Working Saturday morning over Saratoga’s Oklahoma training track, Thorpedo Anna gave every indication of being primed and ready to turn in another stellar performance against her female counterparts. Saturday’s Grade 1 Coaching Club American Oaks at Saratoga will be the occasion, as the daughter of Fast Anna looks to open an insurmountable lead in the race for a 3-year-old filly championship.
Thorpedo Anna has been so impressive in winning her three starts this year, she raises the thought of being not only a likely winner of an Eclipse award in her division but also as a candidate to be the 2024 horse of the year.
For those rooting for her, a sophomore filly winning American racing’s top award is not unprecedented, but the odds are very much stacked against her.
First things first, however, for the Kenny McPeek-trained dark bay. Before she can become a possible candidate for the horse of the year title, she must continue her dominance against other sophomore fillies.
With jockey Brian Hernandez Jr. back in the saddle, Thorpedo Anna turned in her fourth and final workout between her most recent impressive victory and a scheduled start in the $500,000 Coaching Club American Oaks. Moving in company with the recent runner-up of the Ohio Derby, Gould’s Gold, and piloted by the only jockey who has ever ridden in her a race, the star filly looked on the muscle as she rolled through the five-furlong tightener in 1:01.55.
Held in check by Hernandez throughout, the young millionaire broke off slowly before quickening rapidly while never being allowed to leave her talented male stablemate behind.
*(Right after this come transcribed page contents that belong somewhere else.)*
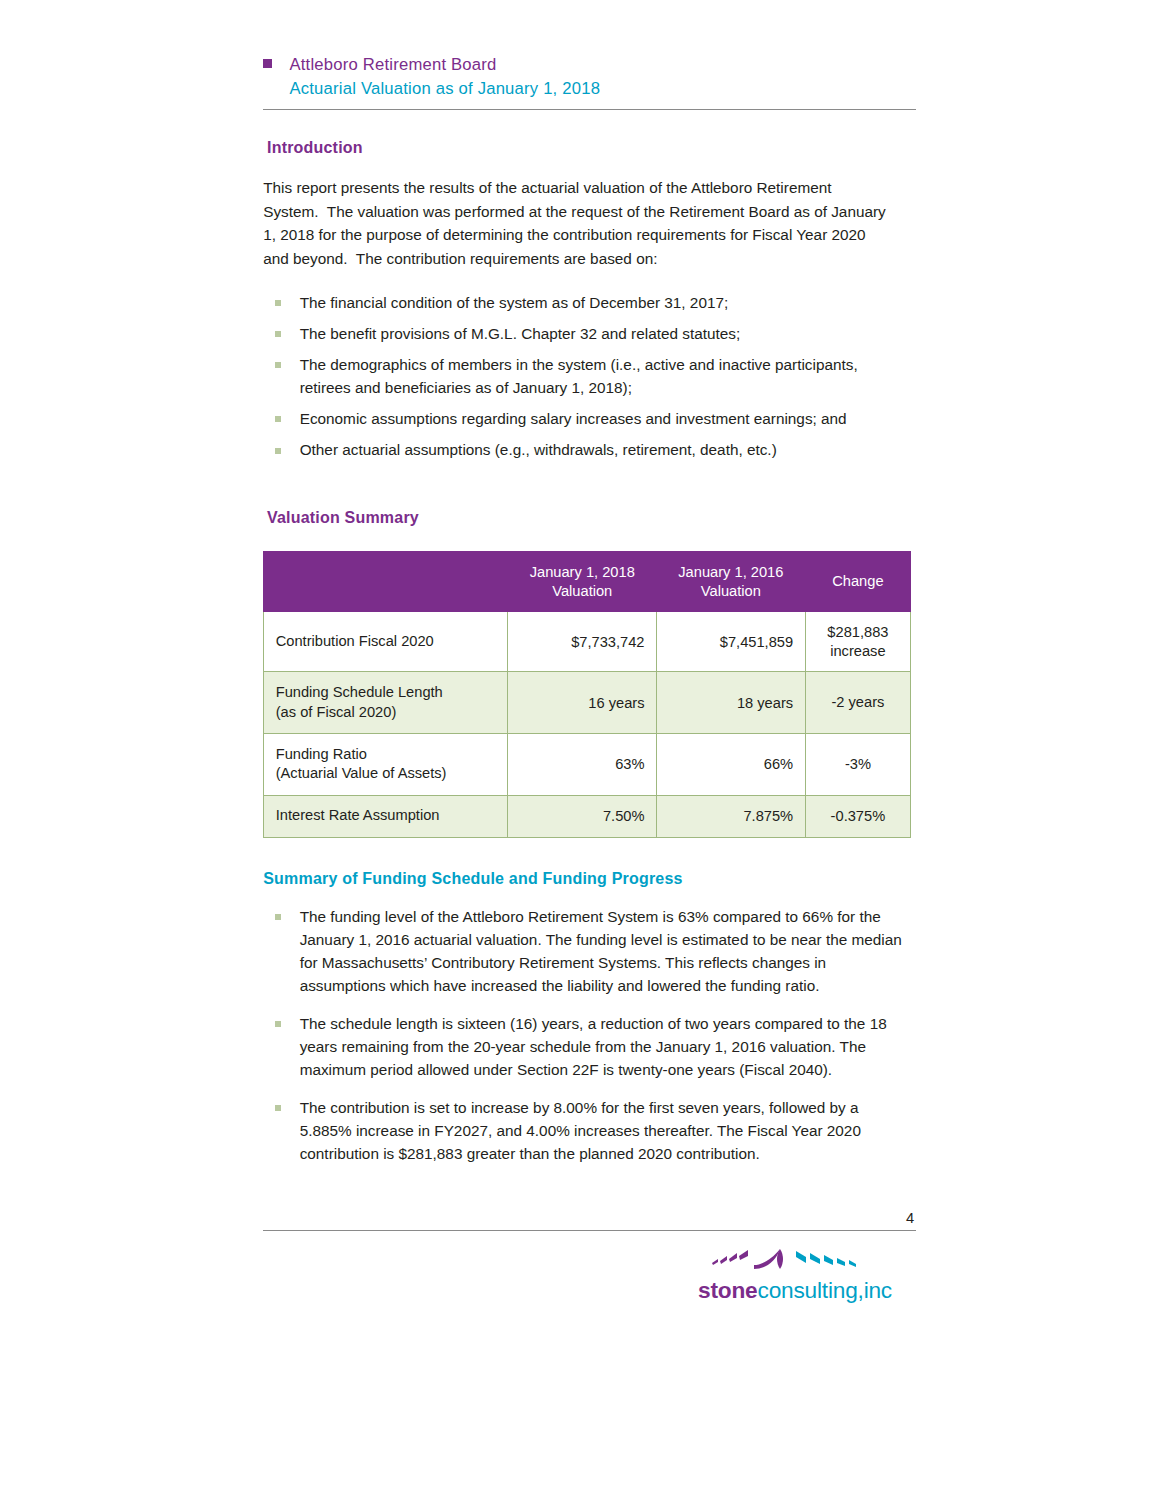Attleboro Retirement Board
Actuarial Valuation as of January 1, 2018
Introduction
This report presents the results of the actuarial valuation of the Attleboro Retirement System. The valuation was performed at the request of the Retirement Board as of January 1, 2018 for the purpose of determining the contribution requirements for Fiscal Year 2020 and beyond. The contribution requirements are based on:
The financial condition of the system as of December 31, 2017;
The benefit provisions of M.G.L. Chapter 32 and related statutes;
The demographics of members in the system (i.e., active and inactive participants, retirees and beneficiaries as of January 1, 2018);
Economic assumptions regarding salary increases and investment earnings; and
Other actuarial assumptions (e.g., withdrawals, retirement, death, etc.)
Valuation Summary
| | January 1, 2018 Valuation | January 1, 2016 Valuation | Change |
| --- | --- | --- | --- |
| Contribution Fiscal 2020 | $7,733,742 | $7,451,859 | $281,883 increase |
| Funding Schedule Length (as of Fiscal 2020) | 16 years | 18 years | -2 years |
| Funding Ratio (Actuarial Value of Assets) | 63% | 66% | -3% |
| Interest Rate Assumption | 7.50% | 7.875% | -0.375% |
Summary of Funding Schedule and Funding Progress
The funding level of the Attleboro Retirement System is 63% compared to 66% for the January 1, 2016 actuarial valuation. The funding level is estimated to be near the median for Massachusetts’ Contributory Retirement Systems. This reflects changes in assumptions which have increased the liability and lowered the funding ratio.
The schedule length is sixteen (16) years, a reduction of two years compared to the 18 years remaining from the 20-year schedule from the January 1, 2016 valuation. The maximum period allowed under Section 22F is twenty-one years (Fiscal 2040).
The contribution is set to increase by 8.00% for the first seven years, followed by a 5.885% increase in FY2027, and 4.00% increases thereafter. The Fiscal Year 2020 contribution is $281,883 greater than the planned 2020 contribution.
4
stone consulting,inc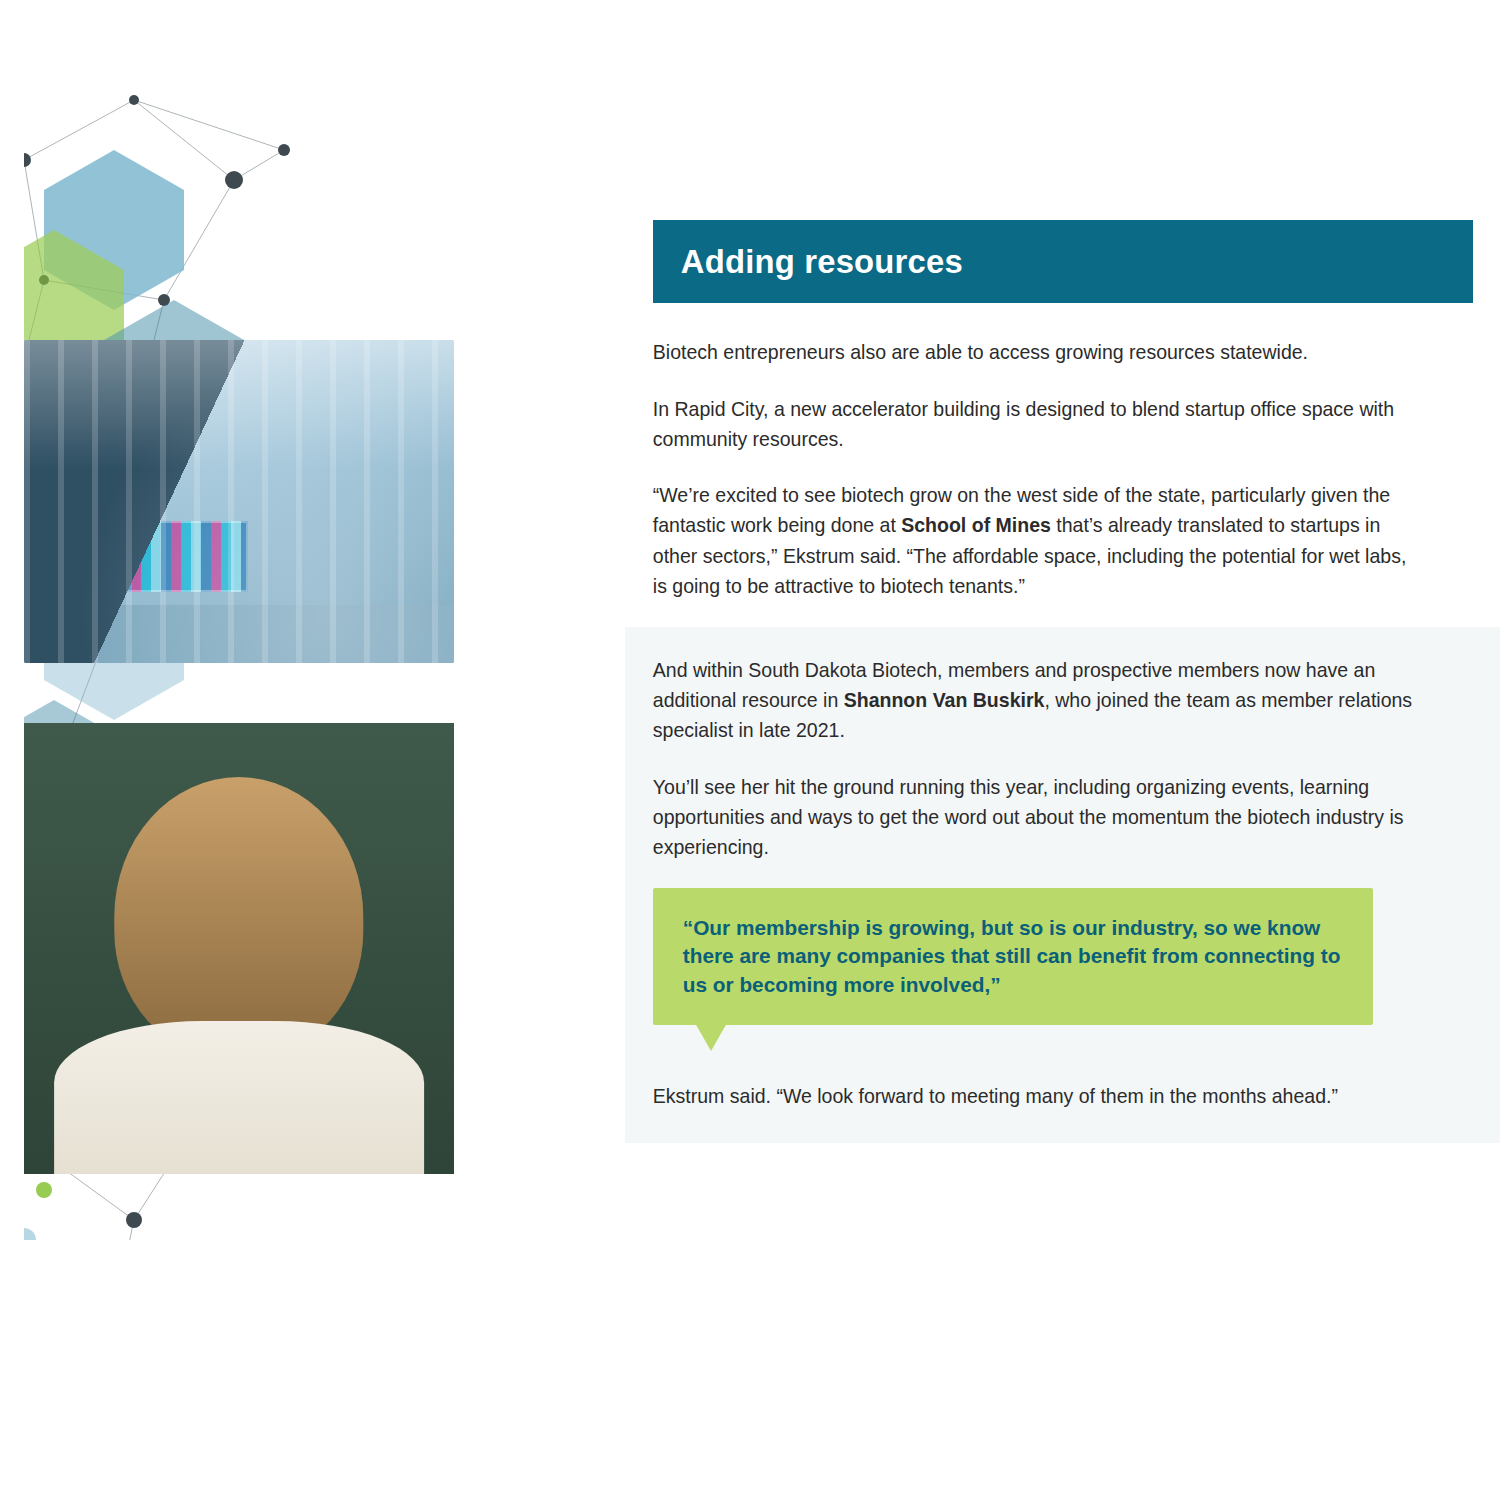Exterior of the new accelerator building in Rapid City, featuring a curved roofline and a colorful glass mosaic facade.
Portrait of Shannon Van Buskirk, member relations specialist at South Dakota Biotech.
Adding resources
Biotech entrepreneurs also are able to access growing resources statewide.
In Rapid City, a new accelerator building is designed to blend startup office space with community resources.
“We’re excited to see biotech grow on the west side of the state, particularly given the fantastic work being done at School of Mines that’s already translated to startups in other sectors,” Ekstrum said. “The affordable space, including the potential for wet labs, is going to be attractive to biotech tenants.”
And within South Dakota Biotech, members and prospective members now have an additional resource in Shannon Van Buskirk, who joined the team as member relations specialist in late 2021.
You’ll see her hit the ground running this year, including organizing events, learning opportunities and ways to get the word out about the momentum the biotech industry is experiencing.
“Our membership is growing, but so is our industry, so we know there are many companies that still can benefit from connecting to us or becoming more involved,”
Ekstrum said. “We look forward to meeting many of them in the months ahead.”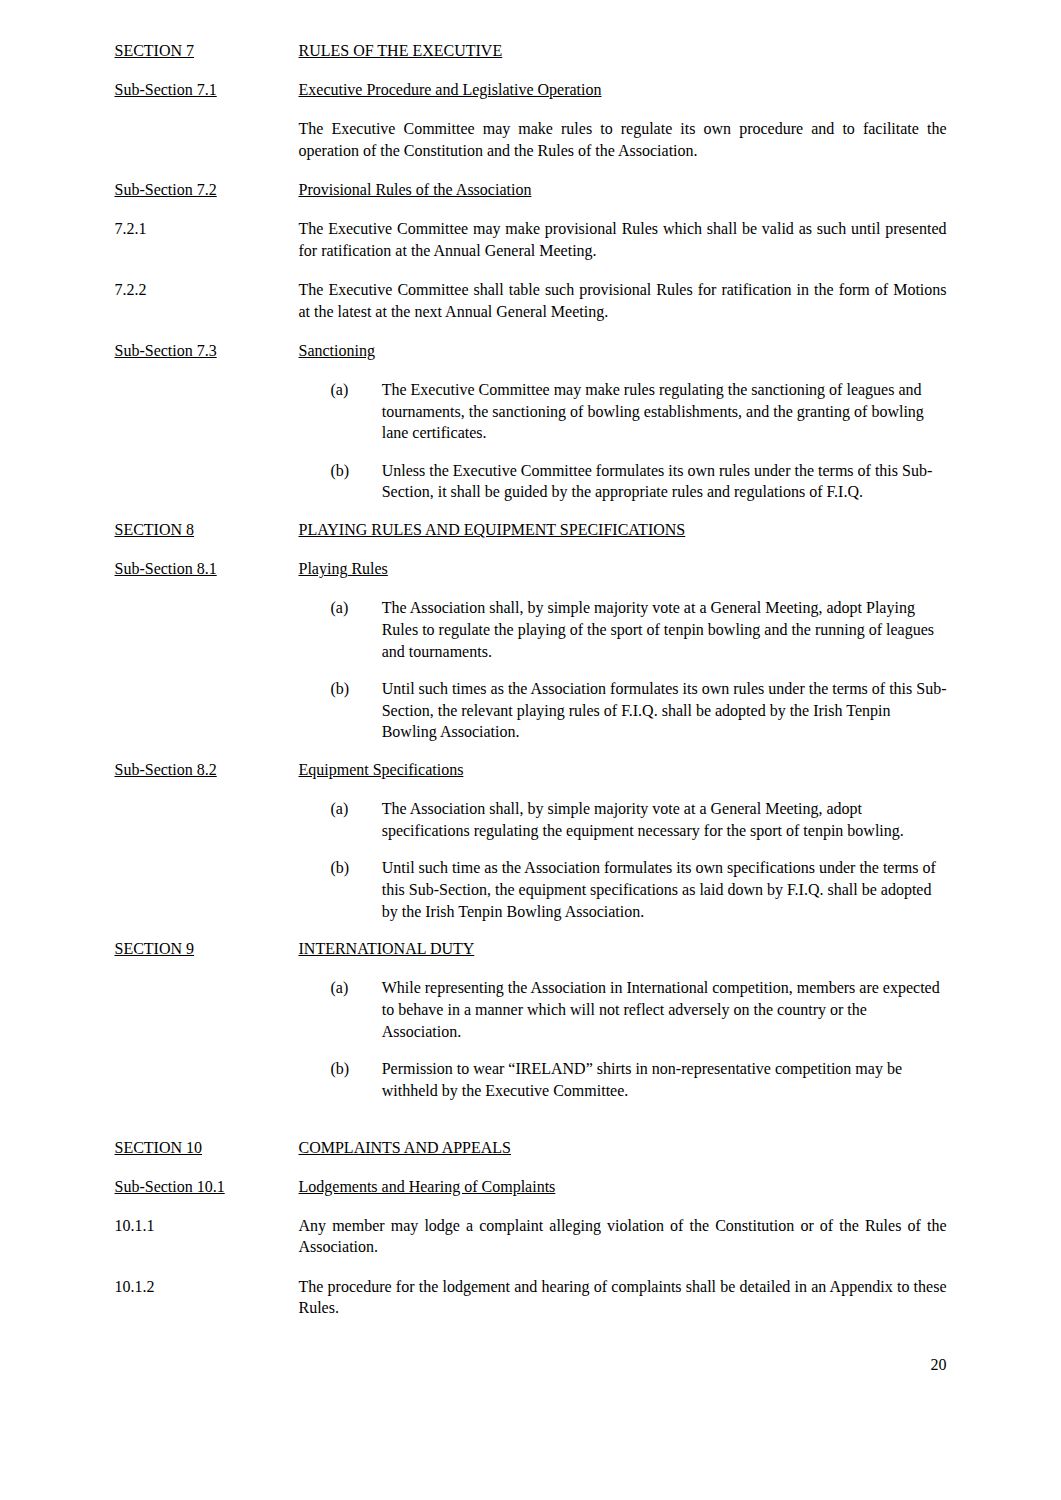SECTION 7
RULES OF THE EXECUTIVE
Sub-Section 7.1
Executive Procedure and Legislative Operation
The Executive Committee may make rules to regulate its own procedure and to facilitate the operation of the Constitution and the Rules of the Association.
Sub-Section 7.2
Provisional Rules of the Association
7.2.1
The Executive Committee may make provisional Rules which shall be valid as such until presented for ratification at the Annual General Meeting.
7.2.2
The Executive Committee shall table such provisional Rules for ratification in the form of Motions at the latest at the next Annual General Meeting.
Sub-Section 7.3
Sanctioning
(a)
The Executive Committee may make rules regulating the sanctioning of leagues and tournaments, the sanctioning of bowling establishments, and the granting of bowling lane certificates.
(b)
Unless the Executive Committee formulates its own rules under the terms of this Sub-Section, it shall be guided by the appropriate rules and regulations of F.I.Q.
SECTION 8
PLAYING RULES AND EQUIPMENT SPECIFICATIONS
Sub-Section 8.1
Playing Rules
(a)
The Association shall, by simple majority vote at a General Meeting, adopt Playing Rules to regulate the playing of the sport of tenpin bowling and the running of leagues and tournaments.
(b)
Until such times as the Association formulates its own rules under the terms of this Sub-Section, the relevant playing rules of F.I.Q. shall be adopted by the Irish Tenpin Bowling Association.
Sub-Section 8.2
Equipment Specifications
(a)
The Association shall, by simple majority vote at a General Meeting, adopt specifications regulating the equipment necessary for the sport of tenpin bowling.
(b)
Until such time as the Association formulates its own specifications under the terms of this Sub-Section, the equipment specifications as laid down by F.I.Q. shall be adopted by the Irish Tenpin Bowling Association.
SECTION 9
INTERNATIONAL DUTY
(a)
While representing the Association in International competition, members are expected to behave in a manner which will not reflect adversely on the country or the Association.
(b)
Permission to wear “IRELAND” shirts in non-representative competition may be withheld by the Executive Committee.
SECTION 10
COMPLAINTS AND APPEALS
Sub-Section 10.1
Lodgements and Hearing of Complaints
10.1.1
Any member may lodge a complaint alleging violation of the Constitution or of the Rules of the Association.
10.1.2
The procedure for the lodgement and hearing of complaints shall be detailed in an Appendix to these Rules.
20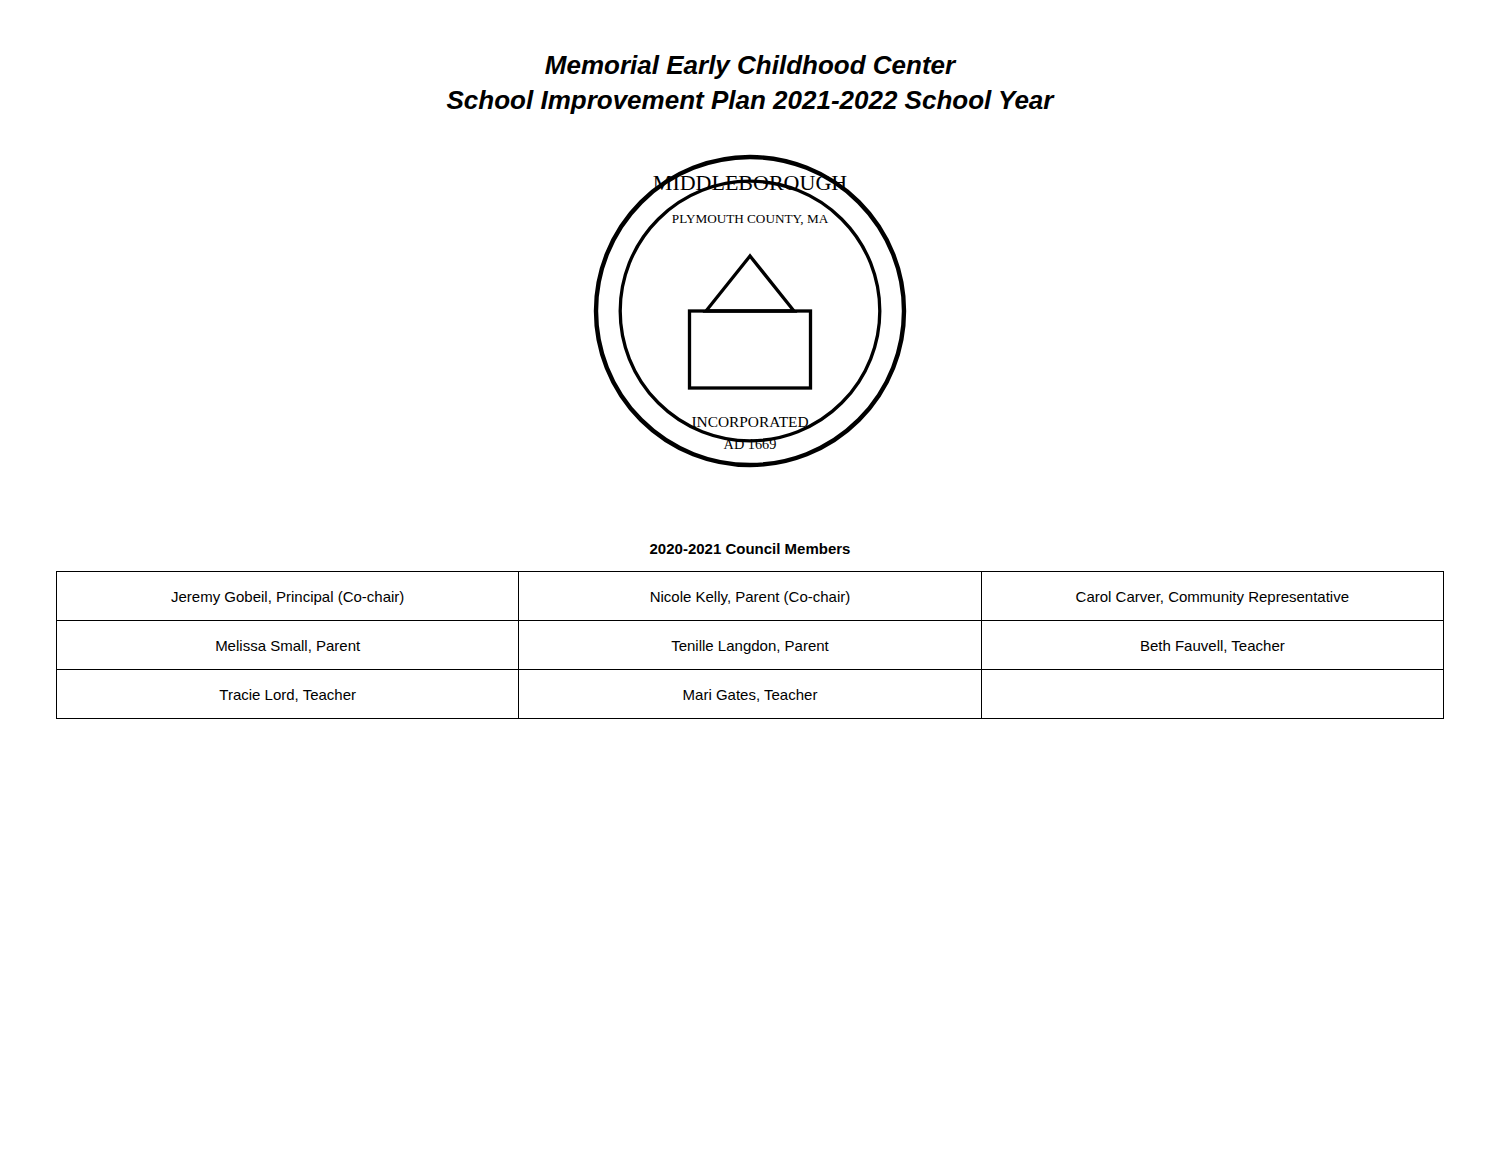Memorial Early Childhood Center
School Improvement Plan 2021-2022 School Year
2020-2021 Council Members
| Jeremy Gobeil, Principal (Co-chair) | Nicole Kelly, Parent (Co-chair) | Carol Carver, Community Representative |
| Melissa Small, Parent | Tenille Langdon, Parent | Beth Fauvell, Teacher |
| Tracie Lord, Teacher | Mari Gates, Teacher | |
In the historic Coaching Club American Oaks, Thorpedo Anna is expected to face some of the best of the rest in the 3-year-old filly division in Leslie’s Rose and Candied. Both of the Todd Pletcher-trained fillies are Grade 1 winners in their own right, but on paper, they are strictly running for second-place money.
That’s how good the division leader has been in winning her first three starts of 2024. Untouchable down the lane in all, Thorpedo Anna has won the Fantasy Stakes (G2) at Oaklawn, the Kentucky Oaks (G1) at Churchill Downs, and the Acorn Stakes (G1) at Saratoga with disdainful ease. Each win came by four lengths or more as she cruised effortlessly to the wire.
Another Grade 1 victory on Saturday would strengthen her credentials, but as far as the horse of the year race, the CCA Oaks likely would do little to sway voters to believe that a 3-year-old filly is the most deserving horse in the land.
Fair or not, racing against their own is looked upon as a level below the best, and the humans appointed to make the call are exceedingly unwilling to name a sophomore filly as the horse of the year.
As I said, it has been done before, but it has become one of the rarest feats in American racing.
In 1945, Busher joined Beldame, Regret and Twilight Tear as the fourth sophomore filly to be recognized as the horse of the year in the first half of the 20th century. In the 78 years since, however, only one filly has been outstanding enough to take home the award.
For Thorpedo Anna to be awarded the honor, she will need to do something really special. Something that is above and beyond what is accomplished by the normal champion filly. To start with, she will need to face and defeat males.
The first filly in 85 years to win the middle jewel of the Triple Crown, Rachel Alexandra did much more in her magical season than win the Preakness. The 2009 horse of the year not only dominated fellow fillies five times with victories in the Martha Washington Stakes, Fair Grounds Oaks (G2), Fantasy Stakes (G2), Kentucky Oaks (G1) and Mother Goose (G1), but she beat males on three occasions.
After defeating the soon to be 3-year-old male champion Summer Bird easily in the Haskell (G1) at Monmouth Park, the sensational daughter of Medaglia d’Oro became the first filly in history to beat males in the prestigious Woodward Stakes (G1) at Saratoga. For the season, Rachel Alexandra won all eight of her starts, with the final five coming in important Grade 1 races.
Currently, the 4-year-old National Treasure, who has won a pair of Grade 1 races this year in the Pegasus World Cup and Met Mile, is the leader of this year’s horse of the year race. The Bob Baffert-trained runner is scheduled to make his next start in Saratoga’s Whitney (G1) in early August.
A strong finish to the season would make the son of Quality Road a hard horse to deny, but it’s entertaining to look ahead and speculate about such an exciting young horse as Thorpedo Anna.
What would the star 3-year-old filly need to do the rest of the year to be a serious contender for the horse of the year award? History has taught us that she would need to do plenty to have any chance at all, but for now I look forward to Saturday’s Coaching Club American Oaks to see what she can do next.